The court decreed that the travel ban could not be imposed on anyone who had “a credible claim of a bona fide relationship with a person or entity in the United States.” Those with a "bona fide relationship" include individuals seeking to enter the United States to visit a relative, accept a job, attend a university or deliver a speech.
The court plans to hear the case for the ban in the fall, signaling a potentially harsh legal battle over the scope of the president's power over the nation's borders.
You wouldn't know that battle's still on the horizon if you only saw Trump's tweet, though.
Very grateful for the 9-O decision from the U. S. Supreme Court.

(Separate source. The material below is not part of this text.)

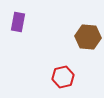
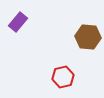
purple rectangle: rotated 30 degrees clockwise
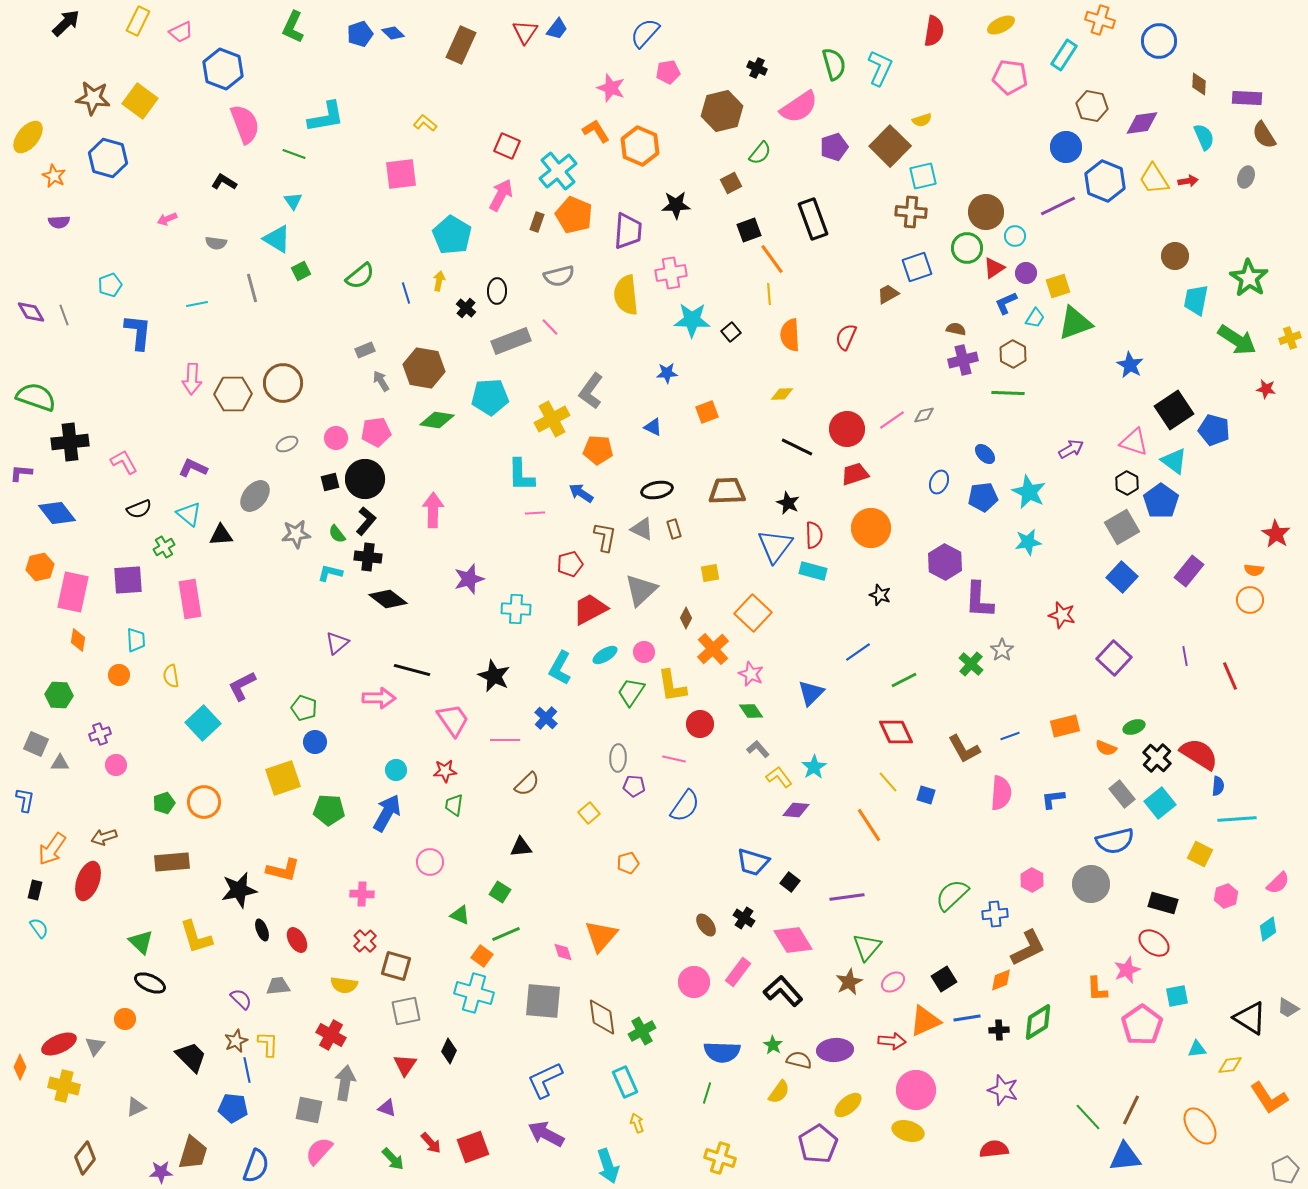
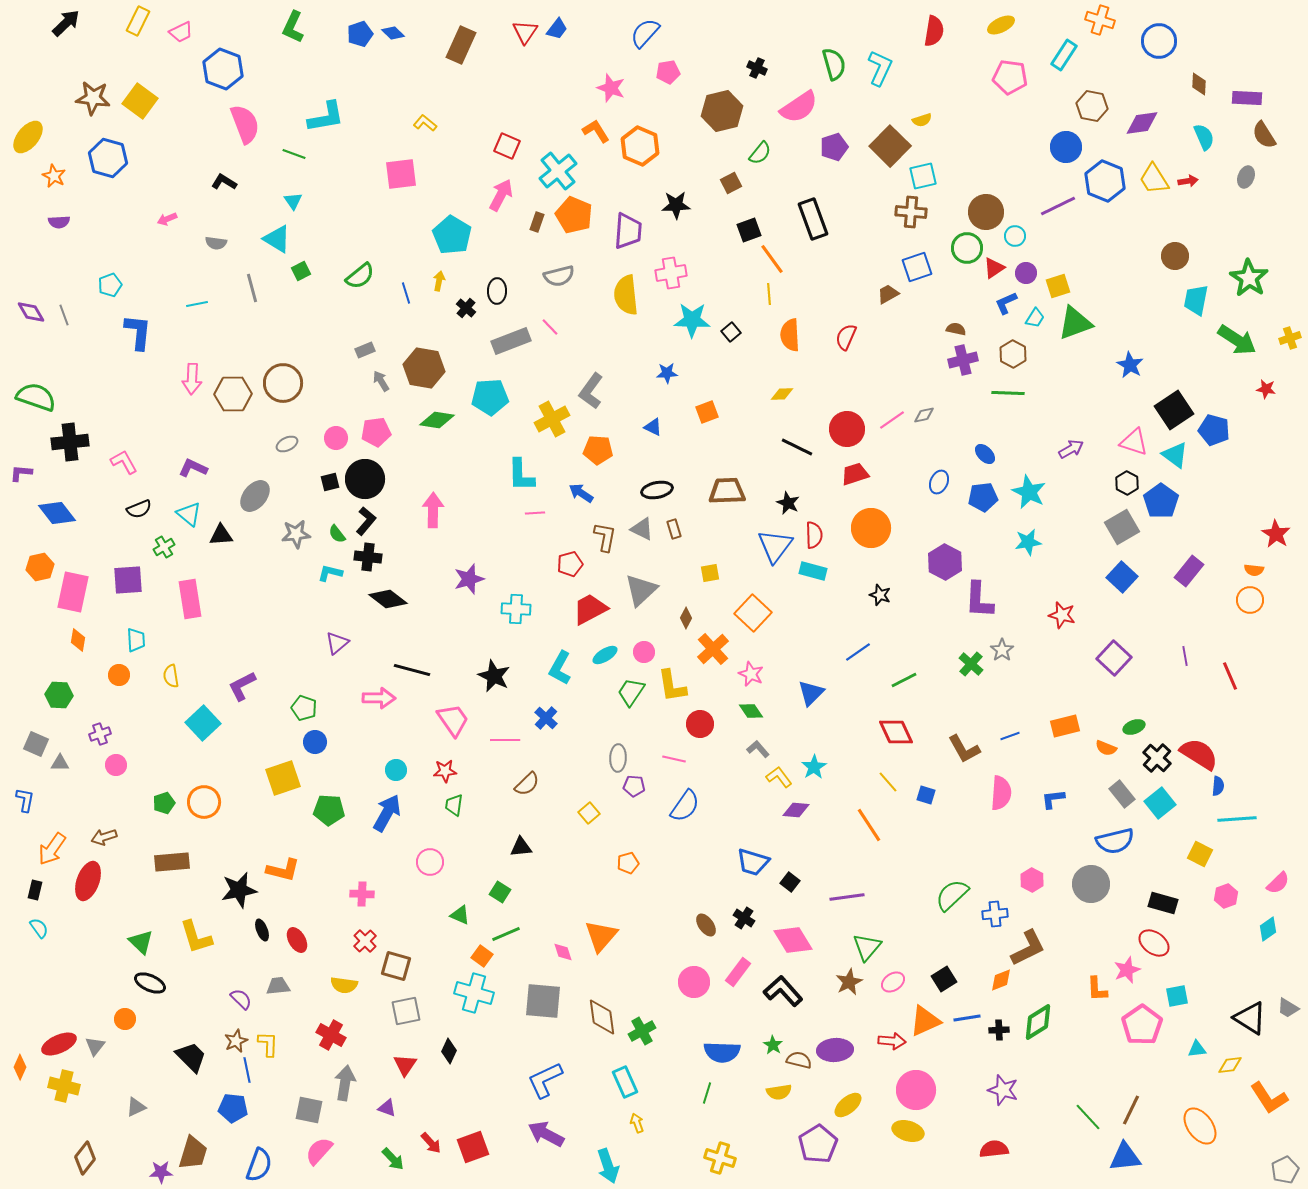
cyan triangle at (1174, 461): moved 1 px right, 6 px up
yellow semicircle at (779, 1092): rotated 45 degrees clockwise
blue semicircle at (256, 1166): moved 3 px right, 1 px up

We must keep America SAFE!— Donald J. Trump (@realDonaldTrump) June 26, 2017
Twitter users immediately fired back. Trump's celebration was premature, as this user pointed out.
But the case wasn't decided. They voted to put it on the docket for October, and that the ban can stay *for now.*— Laura Nowlin (@Laura_Nowlin) June 26, 2017
Others followed suit.
America won't be SAFE until we vote Trump out on November 3, 2020.— Adam Best (@adamcbest) June 26, 2017
Literally all they did was agree to take your case in a few months. You didn't win anything.— William LeGate (@williamlegate) June 26, 2017
You get that they agreed to hear the case, not that they have ruled in favor of you -- right?— Laura Packard (@lpackard) June 26, 2017
lmao. This dummy doesn't even understand the decision won't allow his travel ban to go forward. 🤣— XXXTentacleporn (@JustinCaffier) June 26, 2017
The ruling wasn't 9-0, as Trump claimed. The ruling was per curiam, which means it was the decision of the court, acting as a unit. Three of the court's most conservative members--Justives Neil M. Gorsuch, Samuel A. Alito Jr. and Clarence Thomas--dissented, saying that they would support Trump's ban if it went into full effect without regard to a foreign national's connection to the U.S.
The ruling only applies for the period of time between now and when the justices make a final ruling, which should be in the fall.